(TASK INPUTS Opens)

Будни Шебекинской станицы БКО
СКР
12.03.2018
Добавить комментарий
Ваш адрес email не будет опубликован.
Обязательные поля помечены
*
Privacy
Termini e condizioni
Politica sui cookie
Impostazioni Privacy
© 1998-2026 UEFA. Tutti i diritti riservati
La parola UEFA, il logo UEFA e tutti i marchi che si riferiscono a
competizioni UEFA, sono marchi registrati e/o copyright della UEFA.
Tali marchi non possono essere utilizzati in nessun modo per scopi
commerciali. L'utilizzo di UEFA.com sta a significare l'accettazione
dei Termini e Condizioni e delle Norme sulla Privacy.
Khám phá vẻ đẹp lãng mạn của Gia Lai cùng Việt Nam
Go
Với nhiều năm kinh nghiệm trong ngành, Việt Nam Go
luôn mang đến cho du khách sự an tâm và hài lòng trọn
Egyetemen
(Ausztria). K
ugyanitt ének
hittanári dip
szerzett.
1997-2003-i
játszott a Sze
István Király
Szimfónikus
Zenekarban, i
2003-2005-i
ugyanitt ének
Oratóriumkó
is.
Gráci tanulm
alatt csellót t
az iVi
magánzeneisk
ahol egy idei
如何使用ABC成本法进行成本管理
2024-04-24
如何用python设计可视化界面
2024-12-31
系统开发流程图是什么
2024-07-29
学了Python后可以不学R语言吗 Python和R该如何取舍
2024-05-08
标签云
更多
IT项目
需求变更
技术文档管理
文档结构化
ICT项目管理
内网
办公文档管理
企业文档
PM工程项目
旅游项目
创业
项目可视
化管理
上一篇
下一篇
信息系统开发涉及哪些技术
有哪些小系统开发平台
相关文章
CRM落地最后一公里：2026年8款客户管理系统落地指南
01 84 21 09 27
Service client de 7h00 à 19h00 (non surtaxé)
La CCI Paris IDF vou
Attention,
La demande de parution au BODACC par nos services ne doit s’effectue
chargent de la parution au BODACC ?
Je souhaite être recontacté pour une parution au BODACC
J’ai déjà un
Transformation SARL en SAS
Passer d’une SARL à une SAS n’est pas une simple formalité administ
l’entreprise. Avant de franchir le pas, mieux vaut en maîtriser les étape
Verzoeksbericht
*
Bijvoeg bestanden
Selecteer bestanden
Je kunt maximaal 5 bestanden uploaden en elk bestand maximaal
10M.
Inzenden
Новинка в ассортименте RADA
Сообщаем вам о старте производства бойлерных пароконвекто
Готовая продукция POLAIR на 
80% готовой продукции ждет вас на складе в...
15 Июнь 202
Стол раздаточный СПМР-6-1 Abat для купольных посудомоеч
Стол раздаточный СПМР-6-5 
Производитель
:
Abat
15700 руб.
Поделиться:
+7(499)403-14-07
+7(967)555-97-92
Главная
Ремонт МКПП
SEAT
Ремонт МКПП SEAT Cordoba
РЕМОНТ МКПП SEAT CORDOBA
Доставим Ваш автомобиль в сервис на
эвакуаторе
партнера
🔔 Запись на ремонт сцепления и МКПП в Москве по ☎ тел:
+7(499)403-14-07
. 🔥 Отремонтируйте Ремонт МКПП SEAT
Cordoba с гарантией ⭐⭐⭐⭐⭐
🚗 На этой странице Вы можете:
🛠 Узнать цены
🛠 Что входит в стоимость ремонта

(TASK INPUTS Closes)

> [WHAT THE TASK REQUIRES]:
Extract every line from the beginning of the data up to and including the line containing "i diritti riservati", and reproduce each one verbatim.

> [SOLUTION BELOW]:
Будни Шебекинской станицы БКО
СКР
12.03.2018
Добавить комментарий
Ваш адрес email не будет опубликован.
Обязательные поля помечены
*
Privacy
Termini e condizioni
Politica sui cookie
Impostazioni Privacy
© 1998-2026 UEFA. Tutti i diritti riservati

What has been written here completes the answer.